When passing through the gas cavity of the air cooler 6, the cooling gas is heated by the heat of atmospheric air and then fed to the heater 13, where its temperature rises due to the heat of the exhaust gases in the gas receiver 14 and in the gas manifold of the combustion chambers 15.

To further reduce the temperature of the air entering the compressor, the signal from the temperature sensor 20, which is supplied through the converter 21 to the actuator 19, opens the valves 17 and the cold gas enters the air drawn into the compressor 5, mixes with the air and lowers its temperature, increasing the cooling effect and reducing the power spent in the compressor to increase air pressure. Cold gas can also be supplied through one or more controlled gas valves 17 in the cavity of the air inlet to one of the gas turbine engine compressors 5 following the first stages, due to which the power spent in the compressor is further reduced, and the efficiency engine is increasing.

The actuator 19 of the valve control system 17 provides gas to the air stream in an amount not exceeding 50% of the amount corresponding to the lower concentration limit of ignition of the air-gas mixture (when using liquefied methane, this amount of gas is 2.5% of the air flow).

Due to this limitation, the formation of an explosive concentration of gas in the air entering the compressor 5 is excluded.

The proposed technical solution provides a decrease in the temperature of the atmospheric air entering the compressor 5 by 40-60 ° C, due to which the coefficient of performance of the gas turbine engine 2 increases by 10-15%.
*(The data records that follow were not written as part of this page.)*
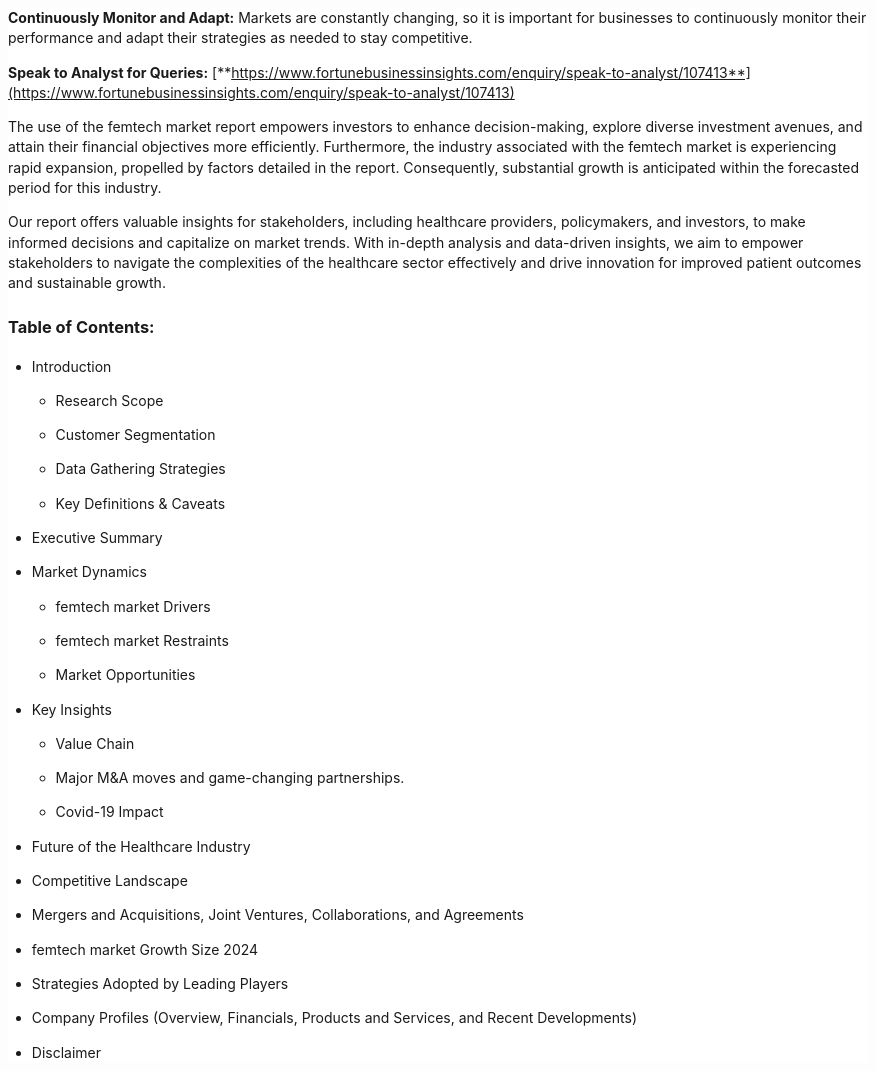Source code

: **Continuously Monitor and Adapt:** Markets are constantly changing, so it is important for businesses to continuously monitor their performance and adapt their strategies as needed to stay competitive.

**Speak to Analyst for Queries:** [**https://www.fortunebusinessinsights.com/enquiry/speak-to-analyst/107413**](https://www.fortunebusinessinsights.com/enquiry/speak-to-analyst/107413)

The use of the femtech market report empowers investors to enhance decision-making, explore diverse investment avenues, and attain their financial objectives more efficiently. Furthermore, the industry associated with the femtech market is experiencing rapid expansion, propelled by factors detailed in the report. Consequently, substantial growth is anticipated within the forecasted period for this industry.

Our report offers valuable insights for stakeholders, including healthcare providers, policymakers, and investors, to make informed decisions and capitalize on market trends. With in-depth analysis and data-driven insights, we aim to empower stakeholders to navigate the complexities of the healthcare sector effectively and drive innovation for improved patient outcomes and sustainable growth.

### **Table of Contents:**

* Introduction
    
    * Research Scope
        
    * Customer Segmentation
        
    * Data Gathering Strategies
        
    * Key Definitions & Caveats
        
* Executive Summary
    
* Market Dynamics
    
    * femtech market Drivers
        
    * femtech market Restraints
        
    * Market Opportunities
        
* Key Insights
    
    * Value Chain
        
    * Major M&A moves and game-changing partnerships.
        
    * Covid-19 Impact
        
* Future of the Healthcare Industry
    
* Competitive Landscape
    
* Mergers and Acquisitions, Joint Ventures, Collaborations, and Agreements
    
* femtech market Growth Size 2024
    
* Strategies Adopted by Leading Players
    
* Company Profiles (Overview, Financials, Products and Services, and Recent Developments)
    
* Disclaimer
    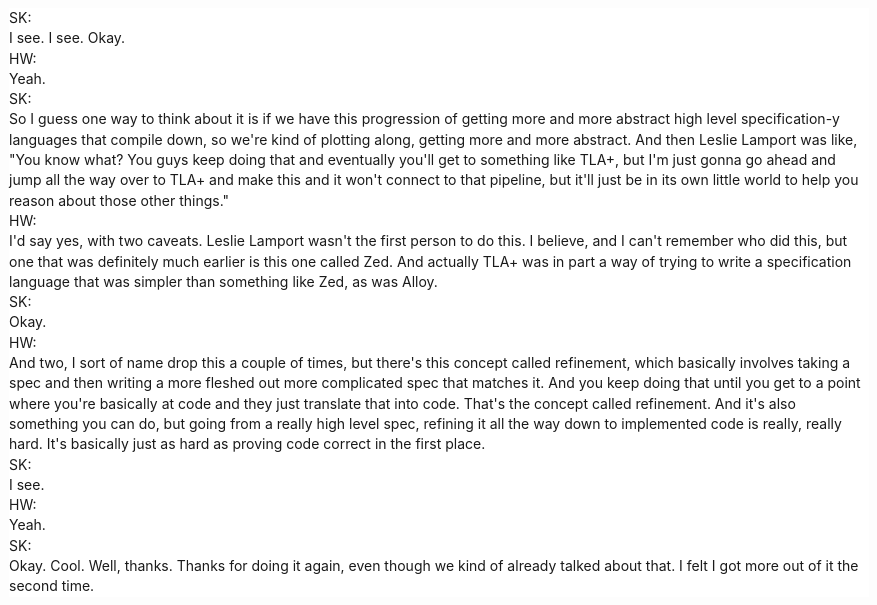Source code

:   <div class="block">
    <div class="name">SK:</div>
      I see. I see. Okay.
  </div>

  <div class="block">
    <div class="name">HW:</div>
      Yeah.
  </div>

  <div class="block">
    <div class="name">SK:</div>
      So I guess one way to think about it is if we have this progression of getting more and more abstract high level specification-y languages that compile down, so we're kind of plotting along, getting more and more abstract. And then Leslie Lamport was like, "You know what? You guys keep doing that and eventually you'll get to something like TLA+, but I'm just gonna go ahead and jump all the way over to TLA+ and make this and it won't connect to that pipeline, but it'll just be in its own little world to help you reason about those other things."
  </div>

  <div class="block">
    <div class="name">HW:</div>
      I'd say yes, with two caveats. Leslie Lamport wasn't the first person to do this. I believe, and I can't remember who did this, but one that was definitely much earlier is this one called Zed. And actually TLA+ was in part a way of trying to write a specification language that was simpler than something like Zed, as was Alloy.
  </div>

  <div class="block">
    <div class="name">SK:</div>
      Okay.
  </div>

  <div class="block">
    <div class="name">HW:</div>
      And two, I sort of name drop this a couple of times, but there's this concept called refinement, which basically involves taking a spec and then writing a more fleshed out more complicated spec that matches it. And you keep doing that until you get to a point where you're basically at code and they just translate that into code. That's the concept called refinement. And it's also something you can do, but going from a really high level spec, refining it all the way down to implemented code is really, really hard. It's basically just as hard as proving code correct in the first place.
  </div>

  <div class="block">
    <div class="name">SK:</div>
      I see.
  </div>

  <div class="block">
    <div class="name">HW:</div>
      Yeah.
  </div>

  <div class="block">
    <div class="name">SK:</div>
      Okay. Cool. Well, thanks. Thanks for doing it again, even though we kind of already talked about that. I felt I got more out of it the second time.
  </div>
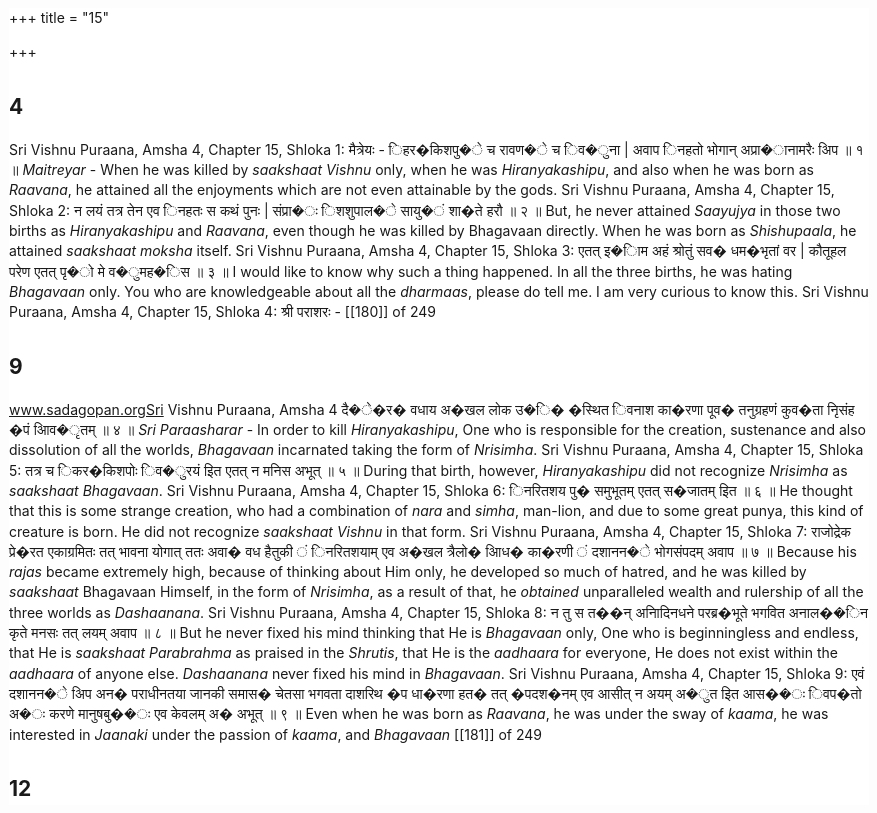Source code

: +++
title = "15"

+++


## 4
Sri Vishnu Puraana, Amsha 4, Chapter 15, Shloka 1: मैत्रेयः - िहर�किशपु�े च रावण�े च िव�ुना | अवाप िनहतो भोगान् अप्रा�ानामरैः अिप ॥ १ ॥ *Maitreyar* - When he was killed by *saakshaat Vishnu* only, when he was *Hiranyakashipu*, and also when he was born as *Raavana*, he attained all the enjoyments which are not even attainable by the gods. Sri Vishnu Puraana, Amsha 4, Chapter 15, Shloka 2: न लयं तत्र तेन एव िनहतः स कथं पुनः | संप्रा�ः िशशुपाल�े सायु�ं शा�ते हरौ ॥ २ ॥ But, he never attained *Saayujya* in those two births as *Hiranyakashipu* and *Raavana*, even though he was killed by Bhagavaan directly. When he was born as *Shishupaala*, he attained *saakshaat moksha* itself. Sri Vishnu Puraana, Amsha 4, Chapter 15, Shloka 3: एतत् इ�ािम अहं श्रोतुं सव� धम�भृतां वर | कौतूहल परेण एतत् पृ�ो मे व�ुमह�िस ॥ ३ ॥ I would like to know why such a thing happened. In all the three births, he was hating *Bhagavaan* only. You who are knowledgeable about all the *dharmaas*, please do tell me. I am very curious to know this. Sri Vishnu Puraana, Amsha 4, Chapter 15, Shloka 4:  श्री पराशरः -  [[180]] of 249 





## 9
www.sadagopan.orgSri Vishnu Puraana, Amsha 4 दै�े�र� वधाय अ�खल लोक उ�ि� �स्थित िवनाश का�रणा पूव� तनुग्रहणं कुव�ता नृिसंह �पं आिव�ृतम् ॥ ४ ॥ *Sri Paraasharar* - In order to kill *Hiranyakashipu*, One who is responsible for the creation, sustenance and also dissolution of all the worlds, *Bhagavaan* incarnated taking the form of *Nrisimha*. Sri Vishnu Puraana, Amsha 4, Chapter 15, Shloka 5: तत्र च िकर�किशपोः िव�ुरयं इित एतत् न मनिस अभूत् ॥ ५ ॥ During that birth, however, *Hiranyakashipu* did not recognize *Nrisimha* as *saakshaat Bhagavaan*. Sri Vishnu Puraana, Amsha 4, Chapter 15, Shloka 6: िनरितशय पु� समुभूतम् एतत् स�जातम् इित ॥ ६ ॥ He thought that this is some strange creation, who had a combination of *nara* and *simha*, man-lion, and due to some great punya, this kind of creature is born. He did not recognize *saakshaat Vishnu* in that form. Sri Vishnu Puraana, Amsha 4, Chapter 15, Shloka 7: राजोद्रेक प्रे�रत एकाग्रमितः तत् भावना योगात् ततः अवा� वध हैतुकी ं िनरितशयाम् एव अ�खल त्रैलो� आिध� का�रणी ं दशानन�े भोगसंपदम् अवाप ॥ ७ ॥ Because his *rajas* became extremely high, because of thinking about Him only, he developed so much of hatred, and he was killed by *saakshaat* Bhagavaan Himself, in the form of *Nrisimha*, as a result of that, he *obtained* unparalleled wealth and rulership of all the three worlds as *Dashaanana*. Sri Vishnu Puraana, Amsha 4, Chapter 15, Shloka 8: न तु स त��न् अनािदिनधने परब्र�भूते भगवित अनाल��िन कृते मनसः तत् लयम् अवाप ॥ ८ ॥ But he never fixed his mind thinking that He is *Bhagavaan* only, One who is beginningless and endless, that He is *saakshaat Parabrahma* as praised in the *Shrutis*, that He is the *aadhaara* for everyone, He does not exist within the *aadhaara* of anyone else. *Dashaanana* never fixed his mind in *Bhagavaan*. Sri Vishnu Puraana, Amsha 4, Chapter 15, Shloka 9:  एवं दशानन�े अिप अन� पराधीनतया जानकी समास� चेतसा भगवता दाशरिथ �प धा�रणा हत� तत् �पदश�नम् एव आसीत् न अयम् अ�ुत इित आस��ः िवप�तो अ�ः करणे मानुषबु��ः एव केवलम् अ� अभूत् ॥ ९ ॥ Even when he was born as *Raavana*, he was under the sway of *kaama*, he was interested in *Jaanaki* under the passion of *kaama*, and *Bhagavaan*  [[181]] of 249 





## 12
This allows you to save more than 10% of gas fuel during the operation of a gas turbine locomotive due to the available negative temperature potential of liquefied gas without additional energy costs.

Claims (3)

1. A gas turbine locomotive containing a section with a gas turbine engine, a compressor and combustion chambers of this engine, an inlet pipe of a section for supplying air to a compressor, a fuel heater - a liquefied gas, a cryogenic tank for fuel, a fuel pipe, characterized in that the inlet pipe of a section for supplying air to the compressor is made in the form of an air cooler, with the entrance to the air cavity of the air cooler communicated with the atmosphere, the air outlet communicated with the entrance to the flow part of the first compressor stage, the gas inlet the air cooler cavity is communicated by a liquefied gas pipeline of a section with a cryogenic fuel tank mounted on the booster section, and an outlet with a fuel - liquefied gas heater of a gas turbine locomotive section, a gas receiver and fuel combustion chambers, and the liquefied gas pipeline of the section is equipped with a controlled flow distributor valve gas, directing to the combustion chambers through an air cooler, a fuel heater - liquefied gas and a gas receiver from 0 to 50%, and through a fuel heater - liquefied gas gas receiver - from 100 to 50% by weight of the total gas supplied into the combustion chamber of a gas turbine engine. 2. The gas turbine locomotive according to claim 1, characterized in that the liquefied gas pipeline of the gas turbine locomotive section is equipped with one or more controlled gas extraction valves that are connected to the cavity behind the air cooler and supply gas to the intake air through the atomizers in an amount not exceeding 50% of the lower concentration limit of ignition of a gas-air mixture. 3. The gas turbine locomotive according to claim 1, characterized in that one or more controlled valves for gas extraction from the liquefied gas pipeline sections are connected with the cavities of the air inlet into one of the gas turbine engine compressor following after the first stage.